§ WHAT THE EXERCISE ASKS
Your task is to count the lines of the entries below that include the word "labels" and to give only the resulting number.
—————
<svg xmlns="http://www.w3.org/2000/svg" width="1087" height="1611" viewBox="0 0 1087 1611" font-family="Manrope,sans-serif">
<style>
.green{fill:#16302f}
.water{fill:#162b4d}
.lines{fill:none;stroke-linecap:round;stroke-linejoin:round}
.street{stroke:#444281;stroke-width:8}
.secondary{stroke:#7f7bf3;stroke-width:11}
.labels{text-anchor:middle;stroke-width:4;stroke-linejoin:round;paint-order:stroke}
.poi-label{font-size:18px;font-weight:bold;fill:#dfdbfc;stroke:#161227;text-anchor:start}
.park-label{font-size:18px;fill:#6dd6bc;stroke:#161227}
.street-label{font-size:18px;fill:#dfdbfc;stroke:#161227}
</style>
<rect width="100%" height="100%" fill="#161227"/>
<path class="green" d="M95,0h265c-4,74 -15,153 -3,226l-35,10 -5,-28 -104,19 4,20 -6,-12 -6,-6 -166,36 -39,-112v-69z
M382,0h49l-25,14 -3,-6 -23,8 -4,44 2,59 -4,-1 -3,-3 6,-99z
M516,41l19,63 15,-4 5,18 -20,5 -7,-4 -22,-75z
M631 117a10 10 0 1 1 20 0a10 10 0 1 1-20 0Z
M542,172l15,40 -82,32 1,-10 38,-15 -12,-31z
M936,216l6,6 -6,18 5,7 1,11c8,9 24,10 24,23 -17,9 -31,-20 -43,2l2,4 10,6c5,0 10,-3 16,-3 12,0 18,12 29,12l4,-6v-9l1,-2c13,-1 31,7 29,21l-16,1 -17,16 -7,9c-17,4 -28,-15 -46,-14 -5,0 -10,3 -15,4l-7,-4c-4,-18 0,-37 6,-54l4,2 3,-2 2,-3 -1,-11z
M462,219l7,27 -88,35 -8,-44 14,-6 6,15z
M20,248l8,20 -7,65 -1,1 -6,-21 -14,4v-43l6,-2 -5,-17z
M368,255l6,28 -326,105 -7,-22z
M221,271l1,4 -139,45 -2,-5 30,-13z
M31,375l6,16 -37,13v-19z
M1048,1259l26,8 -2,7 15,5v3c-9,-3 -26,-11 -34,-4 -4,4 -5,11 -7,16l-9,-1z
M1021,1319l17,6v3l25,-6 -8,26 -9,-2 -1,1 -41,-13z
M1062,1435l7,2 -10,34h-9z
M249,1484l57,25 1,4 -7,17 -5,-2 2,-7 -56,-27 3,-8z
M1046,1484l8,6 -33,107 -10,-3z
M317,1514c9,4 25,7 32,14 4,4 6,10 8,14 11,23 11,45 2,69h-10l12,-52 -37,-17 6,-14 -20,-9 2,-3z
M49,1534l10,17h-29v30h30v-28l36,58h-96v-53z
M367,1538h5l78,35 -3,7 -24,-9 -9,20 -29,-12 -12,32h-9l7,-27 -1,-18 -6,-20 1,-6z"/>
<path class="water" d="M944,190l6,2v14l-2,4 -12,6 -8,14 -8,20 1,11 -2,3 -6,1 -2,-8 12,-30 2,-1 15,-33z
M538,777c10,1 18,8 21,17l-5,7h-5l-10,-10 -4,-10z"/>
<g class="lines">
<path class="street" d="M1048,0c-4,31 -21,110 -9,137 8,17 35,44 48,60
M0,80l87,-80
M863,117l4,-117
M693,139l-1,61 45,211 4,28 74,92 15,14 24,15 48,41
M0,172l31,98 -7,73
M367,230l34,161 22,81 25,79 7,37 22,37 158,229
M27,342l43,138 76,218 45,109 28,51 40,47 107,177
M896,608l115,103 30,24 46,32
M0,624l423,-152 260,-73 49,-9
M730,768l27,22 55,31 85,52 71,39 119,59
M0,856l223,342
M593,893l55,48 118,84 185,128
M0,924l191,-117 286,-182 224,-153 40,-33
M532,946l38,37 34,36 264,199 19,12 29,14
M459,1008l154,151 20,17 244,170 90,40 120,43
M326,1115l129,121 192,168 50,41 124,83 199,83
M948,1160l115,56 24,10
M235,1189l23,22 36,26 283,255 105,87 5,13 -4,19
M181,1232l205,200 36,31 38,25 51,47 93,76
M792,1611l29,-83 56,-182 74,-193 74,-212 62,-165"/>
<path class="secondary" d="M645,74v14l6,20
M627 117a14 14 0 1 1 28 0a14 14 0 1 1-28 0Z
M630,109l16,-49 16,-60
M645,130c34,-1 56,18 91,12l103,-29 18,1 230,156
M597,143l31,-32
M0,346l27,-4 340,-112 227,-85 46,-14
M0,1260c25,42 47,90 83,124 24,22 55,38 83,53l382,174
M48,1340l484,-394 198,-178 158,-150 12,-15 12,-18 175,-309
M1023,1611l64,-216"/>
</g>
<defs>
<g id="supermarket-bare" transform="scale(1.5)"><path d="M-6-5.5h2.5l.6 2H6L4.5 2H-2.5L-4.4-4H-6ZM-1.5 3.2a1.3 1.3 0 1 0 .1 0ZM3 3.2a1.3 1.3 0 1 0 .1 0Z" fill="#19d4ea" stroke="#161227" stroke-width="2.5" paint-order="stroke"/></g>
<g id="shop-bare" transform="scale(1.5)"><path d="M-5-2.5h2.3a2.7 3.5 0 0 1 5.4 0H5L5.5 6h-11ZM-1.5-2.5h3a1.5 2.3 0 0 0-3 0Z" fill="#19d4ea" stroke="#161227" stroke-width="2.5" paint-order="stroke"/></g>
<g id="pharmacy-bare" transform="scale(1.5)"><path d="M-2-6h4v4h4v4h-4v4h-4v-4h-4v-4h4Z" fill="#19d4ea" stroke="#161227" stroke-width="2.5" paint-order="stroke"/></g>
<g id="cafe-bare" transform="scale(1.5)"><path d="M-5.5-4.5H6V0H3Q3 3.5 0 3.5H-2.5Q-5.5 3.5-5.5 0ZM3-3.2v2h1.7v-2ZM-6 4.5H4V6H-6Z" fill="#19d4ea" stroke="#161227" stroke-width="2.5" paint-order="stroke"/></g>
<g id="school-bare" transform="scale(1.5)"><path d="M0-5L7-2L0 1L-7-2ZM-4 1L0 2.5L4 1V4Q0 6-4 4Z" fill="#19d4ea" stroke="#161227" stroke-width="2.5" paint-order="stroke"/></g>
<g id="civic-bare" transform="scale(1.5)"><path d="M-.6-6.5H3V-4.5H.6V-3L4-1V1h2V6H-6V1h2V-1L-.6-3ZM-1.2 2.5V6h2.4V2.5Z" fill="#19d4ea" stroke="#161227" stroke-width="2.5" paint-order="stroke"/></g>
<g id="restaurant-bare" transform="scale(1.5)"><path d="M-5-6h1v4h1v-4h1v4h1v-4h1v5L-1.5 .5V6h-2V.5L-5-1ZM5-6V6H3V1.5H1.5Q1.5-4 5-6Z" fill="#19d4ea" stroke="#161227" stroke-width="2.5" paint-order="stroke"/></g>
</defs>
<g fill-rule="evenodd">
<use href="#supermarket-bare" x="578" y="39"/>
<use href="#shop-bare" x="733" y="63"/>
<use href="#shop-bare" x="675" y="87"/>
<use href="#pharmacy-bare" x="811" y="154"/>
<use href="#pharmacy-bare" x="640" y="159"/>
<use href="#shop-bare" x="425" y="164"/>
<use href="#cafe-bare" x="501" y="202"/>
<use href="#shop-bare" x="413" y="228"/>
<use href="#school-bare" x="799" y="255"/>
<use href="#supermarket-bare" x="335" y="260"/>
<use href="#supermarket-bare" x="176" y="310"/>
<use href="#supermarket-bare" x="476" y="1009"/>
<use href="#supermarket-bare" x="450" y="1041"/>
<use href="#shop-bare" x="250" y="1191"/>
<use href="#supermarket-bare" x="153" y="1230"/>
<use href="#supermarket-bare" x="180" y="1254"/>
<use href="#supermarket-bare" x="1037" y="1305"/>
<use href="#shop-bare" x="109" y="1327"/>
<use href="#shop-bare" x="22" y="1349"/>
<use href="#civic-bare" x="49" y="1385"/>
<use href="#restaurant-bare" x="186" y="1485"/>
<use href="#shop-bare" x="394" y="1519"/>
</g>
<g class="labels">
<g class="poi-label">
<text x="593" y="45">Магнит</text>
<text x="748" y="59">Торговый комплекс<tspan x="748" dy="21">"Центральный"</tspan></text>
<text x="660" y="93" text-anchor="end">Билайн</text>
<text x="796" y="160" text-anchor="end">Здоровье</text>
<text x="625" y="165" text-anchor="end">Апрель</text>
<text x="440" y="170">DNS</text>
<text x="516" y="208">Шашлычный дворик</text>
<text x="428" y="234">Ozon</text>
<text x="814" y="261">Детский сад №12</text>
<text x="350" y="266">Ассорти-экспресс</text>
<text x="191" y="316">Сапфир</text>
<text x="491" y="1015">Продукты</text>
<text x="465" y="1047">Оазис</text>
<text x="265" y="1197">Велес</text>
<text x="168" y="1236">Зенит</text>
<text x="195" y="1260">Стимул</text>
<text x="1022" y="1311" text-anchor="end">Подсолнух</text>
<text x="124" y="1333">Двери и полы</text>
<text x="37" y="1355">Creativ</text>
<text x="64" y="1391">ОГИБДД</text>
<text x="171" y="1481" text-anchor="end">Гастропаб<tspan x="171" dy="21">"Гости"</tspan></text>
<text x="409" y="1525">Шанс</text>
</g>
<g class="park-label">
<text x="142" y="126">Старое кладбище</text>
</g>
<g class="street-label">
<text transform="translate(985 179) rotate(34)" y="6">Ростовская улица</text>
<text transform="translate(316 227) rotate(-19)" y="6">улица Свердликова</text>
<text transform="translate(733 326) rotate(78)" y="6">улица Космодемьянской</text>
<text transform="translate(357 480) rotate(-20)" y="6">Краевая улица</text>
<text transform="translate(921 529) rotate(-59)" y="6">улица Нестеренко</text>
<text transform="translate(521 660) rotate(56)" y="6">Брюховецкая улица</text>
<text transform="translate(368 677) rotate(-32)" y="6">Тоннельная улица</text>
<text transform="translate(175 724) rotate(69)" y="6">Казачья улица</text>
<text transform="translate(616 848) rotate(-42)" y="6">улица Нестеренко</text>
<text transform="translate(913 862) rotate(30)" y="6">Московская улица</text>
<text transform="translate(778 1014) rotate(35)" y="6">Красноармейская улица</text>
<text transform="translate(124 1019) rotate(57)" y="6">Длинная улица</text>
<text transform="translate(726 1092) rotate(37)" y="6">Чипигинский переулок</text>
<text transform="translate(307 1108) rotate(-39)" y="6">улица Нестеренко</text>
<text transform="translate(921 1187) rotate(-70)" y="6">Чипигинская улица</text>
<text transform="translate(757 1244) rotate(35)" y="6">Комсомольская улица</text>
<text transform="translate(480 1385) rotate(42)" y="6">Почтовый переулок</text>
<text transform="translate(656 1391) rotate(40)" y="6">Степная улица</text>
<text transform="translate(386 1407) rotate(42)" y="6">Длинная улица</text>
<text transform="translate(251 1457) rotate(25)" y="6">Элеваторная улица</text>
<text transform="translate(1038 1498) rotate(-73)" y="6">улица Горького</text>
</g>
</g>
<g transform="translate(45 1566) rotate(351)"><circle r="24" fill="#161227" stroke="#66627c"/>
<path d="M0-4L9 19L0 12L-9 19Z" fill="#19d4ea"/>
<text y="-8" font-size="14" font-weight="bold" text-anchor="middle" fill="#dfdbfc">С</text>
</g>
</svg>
—————
§ ANSWER
2